Indeed, it's not uncommon for the district to exceed federal standards.
"Tough and innovative rules, such as those for ... residential fireplaces, glass manufacturing, and agricultural burning have set benchmarks for California and the nation," the report continues.
The air district, which covers an eight-county area from Kern in the south to San Joaquin County in the north, argues in the report that restricting wood burning "is the most cost-effective rule for reducing PM-2.5."
But the rule has met with resistance from some residents who use wood burning as a cheap supplement to their overall home heating -- or simply for the beauty, ambiance and tradition of a fire in the home hearth.
Although details may change before 2016, the recommendation as it now stands would lower the curtailment threshold from the current 30 micrograms of particulate matter per cubic meter of air to 20 micrograms per cubic meter. While significantly below the federal standard of 35 micrograms per cubic meter, establishing the curtailment threshold at this proposed level, the report argues, "will reduce the buildup of emissions during the long stagnation periods characteristic to the valley."

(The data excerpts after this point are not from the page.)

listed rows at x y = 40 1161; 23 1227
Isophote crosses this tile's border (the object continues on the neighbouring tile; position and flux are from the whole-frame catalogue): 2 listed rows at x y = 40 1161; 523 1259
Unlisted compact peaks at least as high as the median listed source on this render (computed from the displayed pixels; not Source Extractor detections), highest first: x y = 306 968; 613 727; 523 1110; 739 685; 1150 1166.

The district says it will consider allowing the use of cleaner Environmental Protection Agency-certified wood burning devices during these buildup periods.
Also in the report, there is discussion about expanding the restriction period to include October, March or both.
And if the EPA finds that the valley has failed to attain standards by 2019, a contingency plan could be enacted that would reduce the particulate threshold even lower to 15 micrograms per cubic meter. If that happened, fireplace restrictions in Kern County would nearly be a total prohibition, allowing use during just 20 days of the 120-day burning season.